The price of oil is rising again as fighting continues in the Iraqi city of Najaf between US troops and militia loyal to Shia cleric Moqtada Sadr.
The price of oil has been grabbing headlines for months now
Crude oil's record-breaking run paused on Friday amid optimism of a ceasefire. That has not materialised and there are concerns about disruptions to supply.
In New York on Monday, a barrel topped $47; in London it got close to $44.
Analysts said that while there may be a short-term dip, prices could easily bust through the $50-a-barrel mark.
Governments and companies have already spoken of the damage that spiking fuel and raw material costs are likely to do to global growth and corporate profits.
Estimates vary on what the effect will be, but observers say the high prices will act like interest rate increases.
The fear is that consumers and firms will rein in spending, slowing growth.
Global banking and investment group HSBC predicts that as much as 0.9% may be shaved off the world's gross domestic product (GDP) during the next two years.
US growth is likely to be hit hardest, with US consumers and companies having to pay an extra $112bn (£62bn) this year, according to the bank's figures.
"Rising energy costs will put pressure on profit margins if companies operating in
competitive markets are unable to pass the higher costs on in prices," HSBC said.
"This squeeze may discourage investment and employment."
The Sunday Times reported that Wall Street brokerage Lehman Brothers has cut its 2005 growth forecast for the US to 3.3% from 4%.
Firms in the UK, meanwhile, are facing a jump of as much as 50% in their utility bills, the newspaper said.
Oil prices are "the big downside risk", it quoted Mike Dicks, a Lehman economist, as saying. "And it is happening when business confidence is already low."
What has made markets especially jumpy is that a number of negative factors have all come together just as the US, and many of Europe's main economies, start to emerge from a slowdown.
The recovery is being seen as increasingly fragile, with some analysts pointing to disappointing labour figures in the US and concerns that corporate earnings may have peaked.
On top of that oil producers are pumping flat out, while the threat of disruption to production in Iraq, Russia and Venezuela has been fanning fears that demand may eventually outstrip supply.
"Global growth will hit increasing headwinds as oil prices act as a drag," the Sunday Times quoted Peter Luxton of Informa Global Markets as saying.
"The recovery could be aborted and the "soft patch" could turn soggy for a more prolonged period.
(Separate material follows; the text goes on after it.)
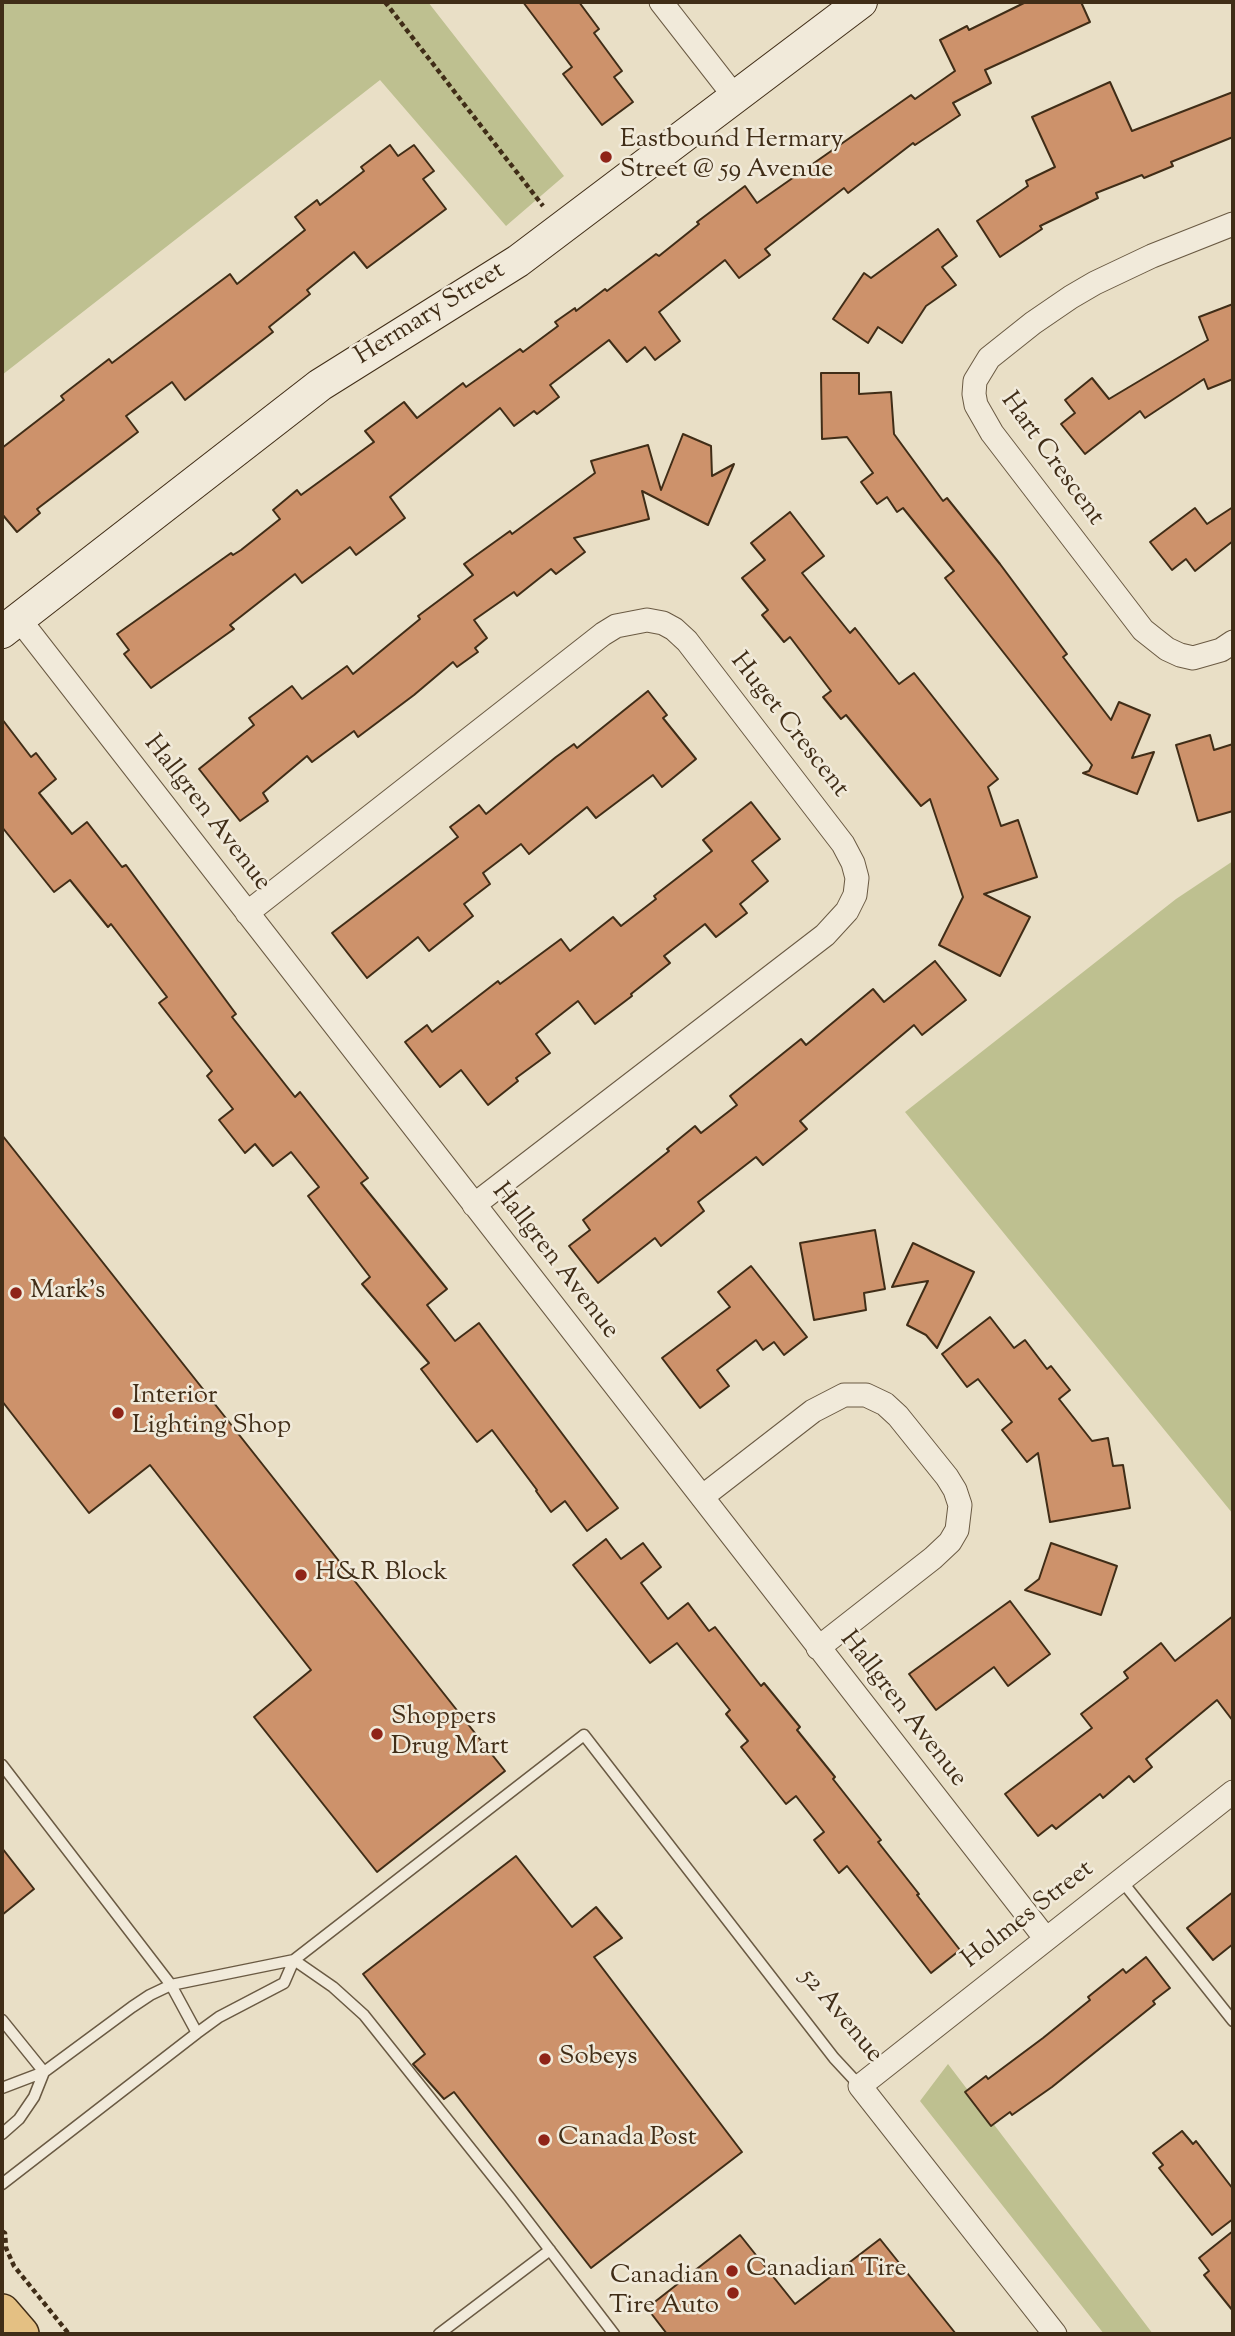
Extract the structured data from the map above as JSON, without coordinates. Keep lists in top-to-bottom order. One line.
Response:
{"streets":{"street":["Hermary Street","Hart Crescent","Huget Crescent","Hallgren Avenue","Holmes Street","52 Avenue"]},"crossings":[["Hermary Street","Hallgren Avenue"],["Huget Crescent","Hallgren Avenue"],["Hallgren Avenue","Holmes Street"],["Holmes Street","52 Avenue"]],"places":["Eastbound Hermary Street @ 59 Avenue","Mark's","Interior Lighting Shop","H&R Block","Shoppers Drug Mart","Sobeys","Canada Post","Canadian Tire","Canadian Tire Auto"]}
The growth bulls face castration."
Oil production group Opec last week tried to play down the threat, adding it had boosted production in July.
The market has been buzzing in recent months as prices surged
However, even it had to admit that the longer prices stay high, the more damage they will do.
"Going forward much will depend on how long the price of the Opec reference basket remains above $35," Opec said in a statement. "The effect would be greater in 2005."
Some analysts said that, while there may be short-term dips in the cost of crude, there was a real danger of prices surging even higher.
"Oil at $70 is entirely conceivable," said Bruce Evers, an oil expert with Investec. He said that all it would take to push prices to those levels "is a big supply problem" and if "Iraq and Venezuelan oil came off the market".